##### Provided entries

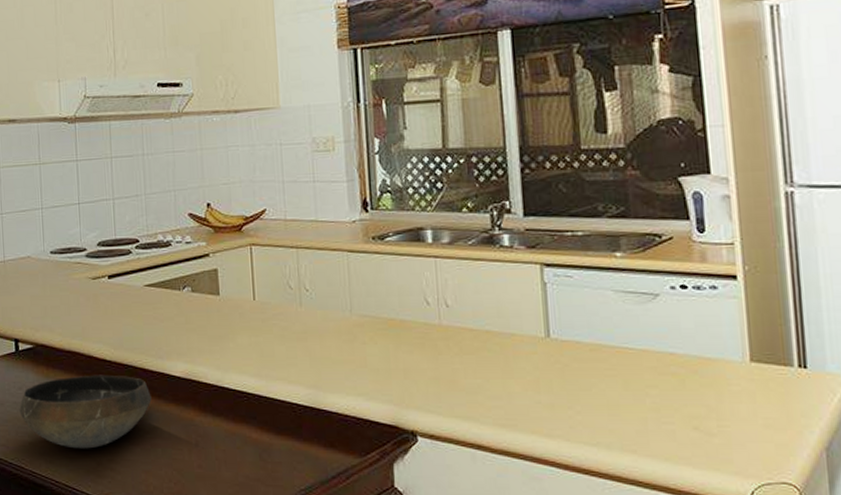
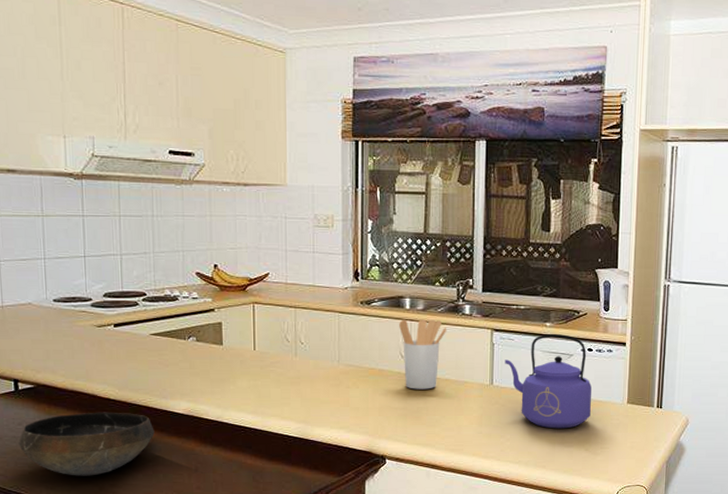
utensil holder: none [421,254,483,345] -> present [399,319,447,390]
kettle: none [563,266,696,398] -> present [505,333,592,429]

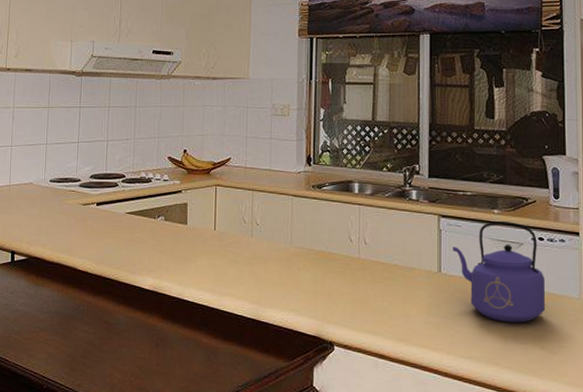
bowl: present [18,412,155,476] -> none [9,284,123,346]
utensil holder: present [399,319,447,390] -> none [348,203,395,275]

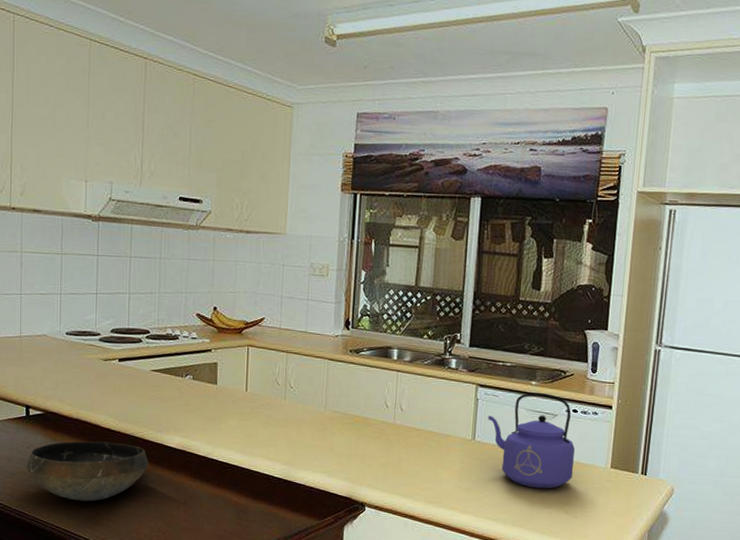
bowl: none [9,284,123,346] -> present [26,441,149,502]

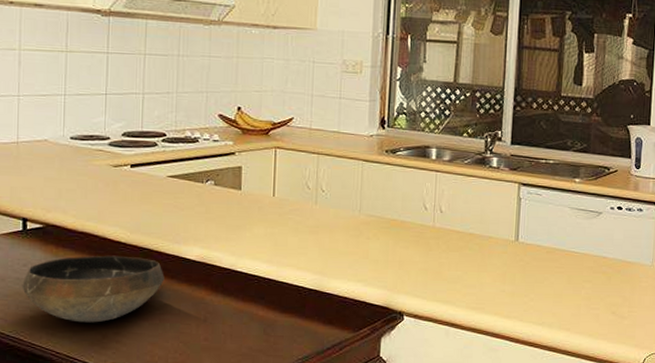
kettle: present [488,392,575,489] -> none [531,189,620,290]

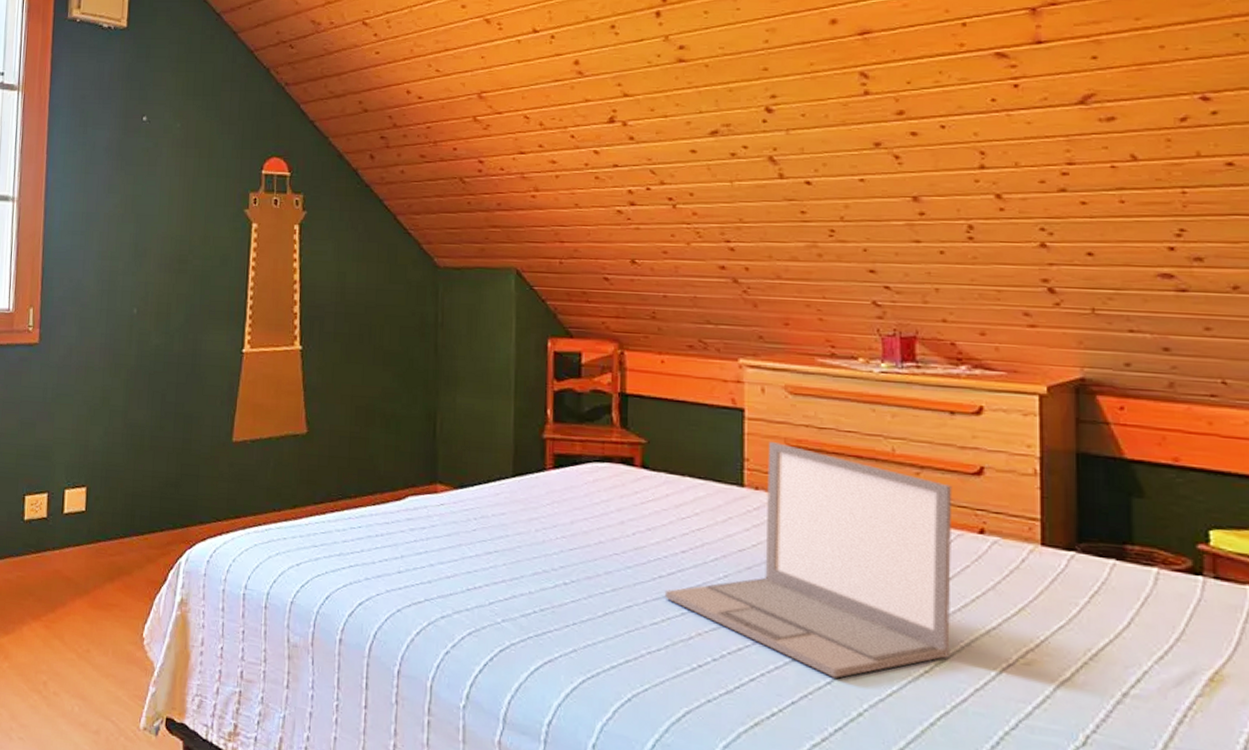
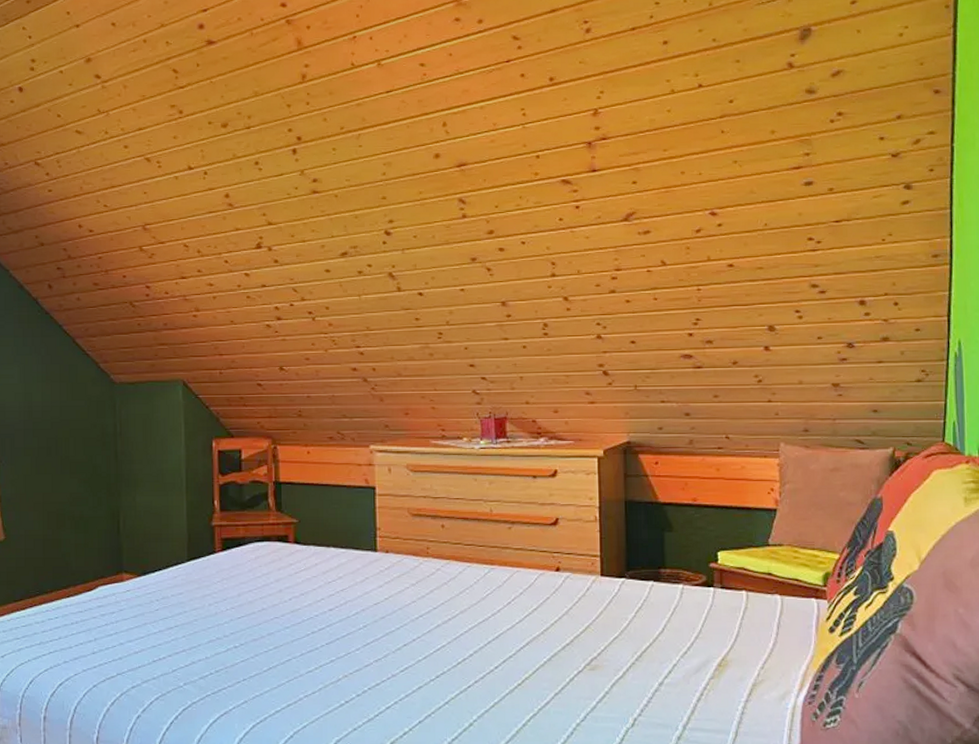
laptop: present [664,441,953,679] -> none [317,511,537,698]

##########

What you will do
Your answer should consist of each line of the data above in which the word "utensil" occurs.

Task response
utensil holder: none [421,254,483,345] -> present [399,319,447,390]
utensil holder: present [399,319,447,390] -> none [348,203,395,275]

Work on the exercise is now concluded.